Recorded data
━━━

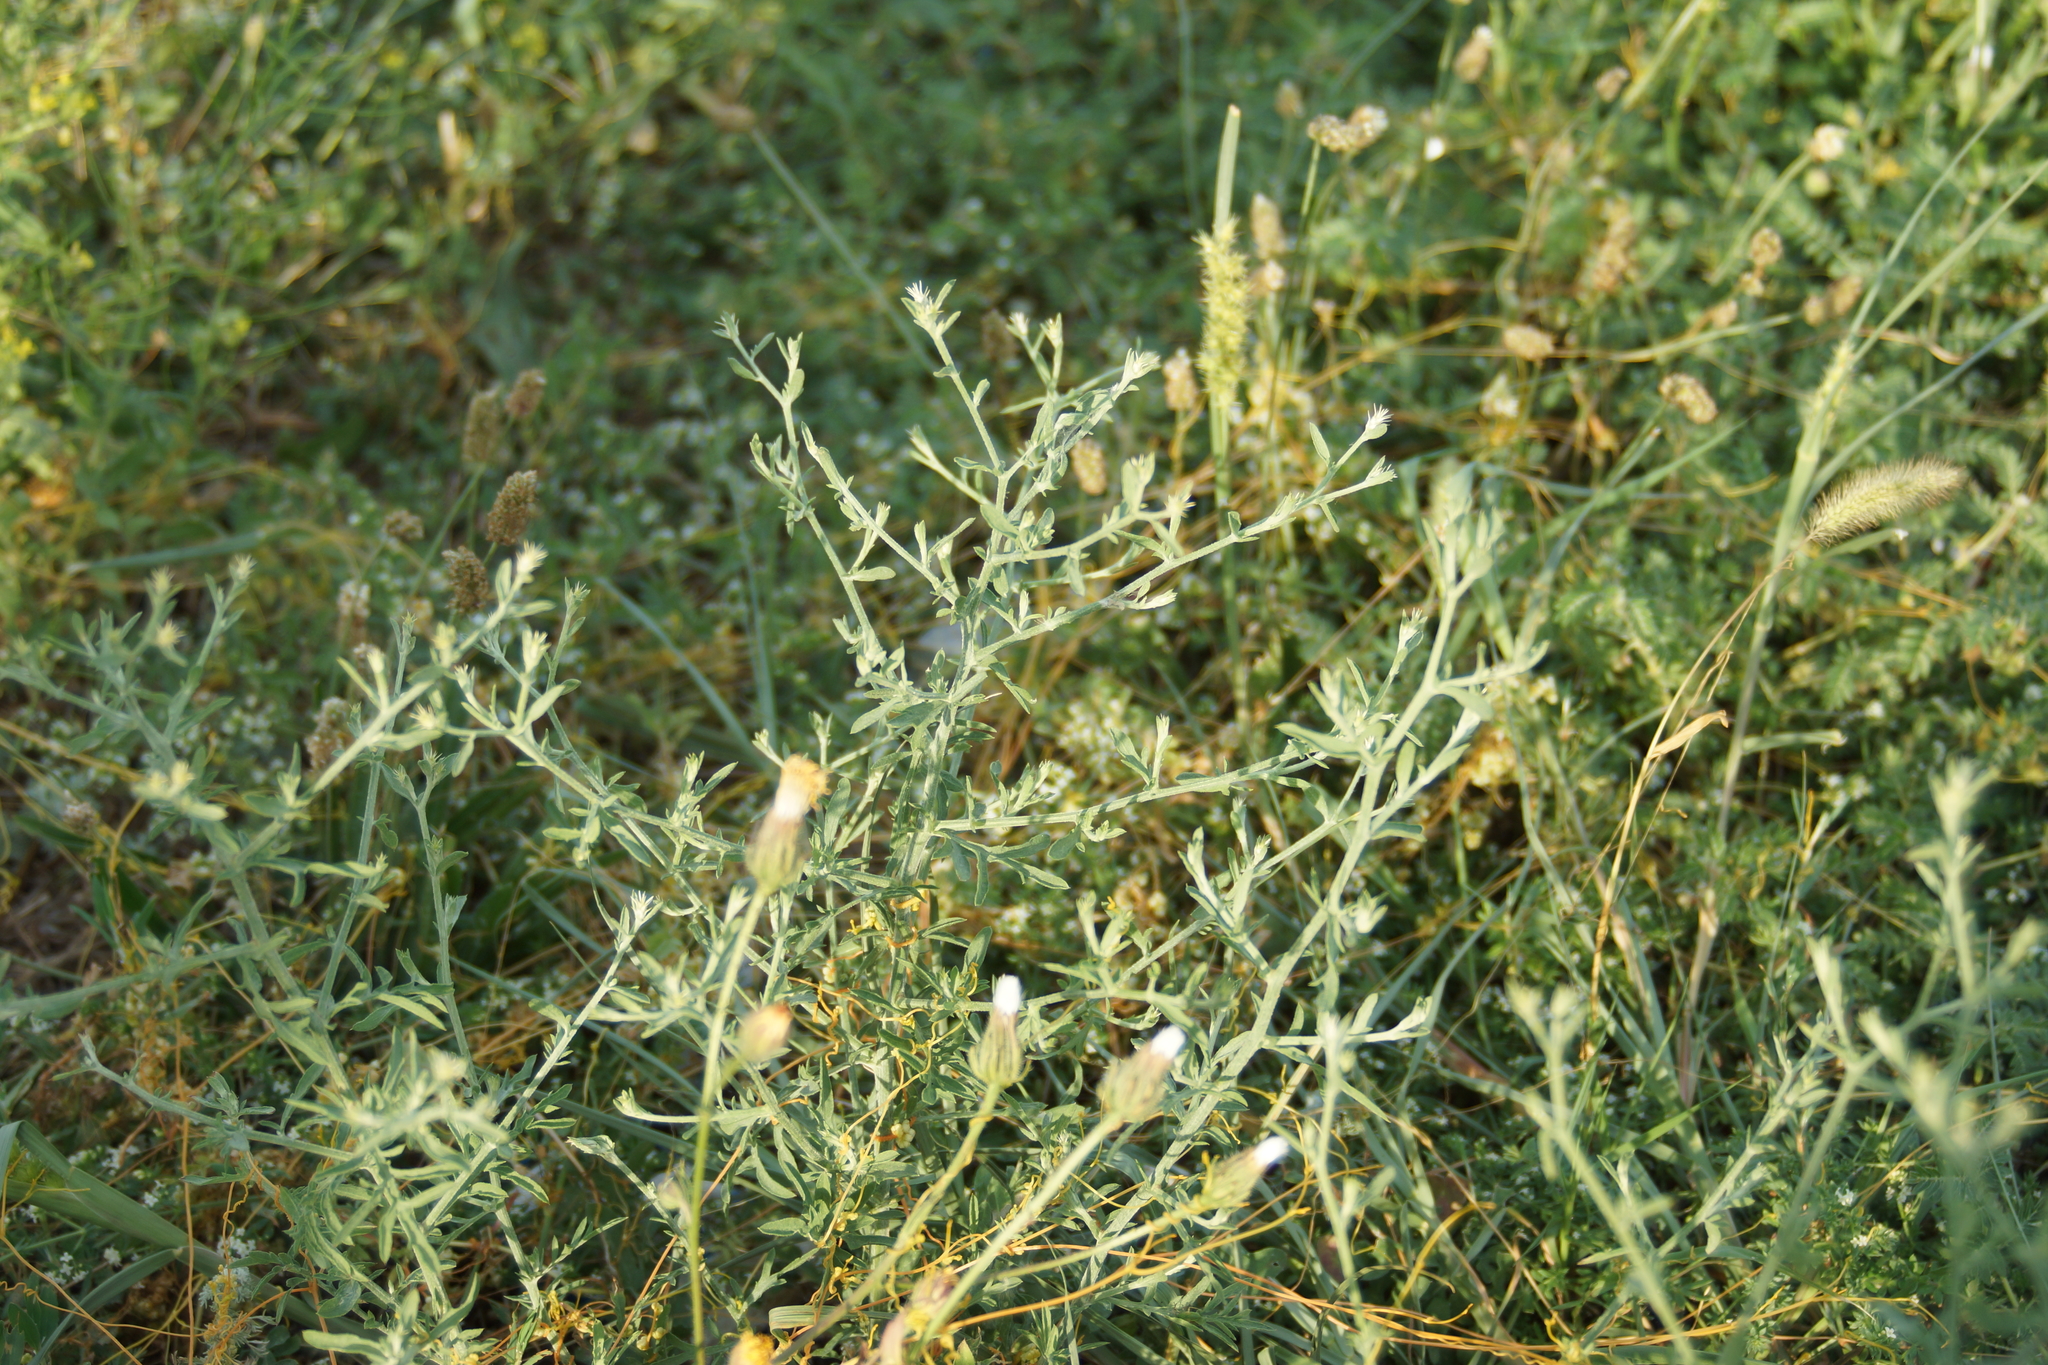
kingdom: Plantae
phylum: Tracheophyta
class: Magnoliopsida
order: Asterales
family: Asteraceae
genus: Centaurea
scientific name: Centaurea diffusa
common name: Diffuse knapweed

━━━

**Exercise directions**
Lay out each line of the data above as a numbered list, skipping blank lines. Omit the pictures.

**Full answer**
1. kingdom: Plantae
2. phylum: Tracheophyta
3. class: Magnoliopsida
4. order: Asterales
5. family: Asteraceae
6. genus: Centaurea
7. scientific name: Centaurea diffusa
8. common name: Diffuse knapweed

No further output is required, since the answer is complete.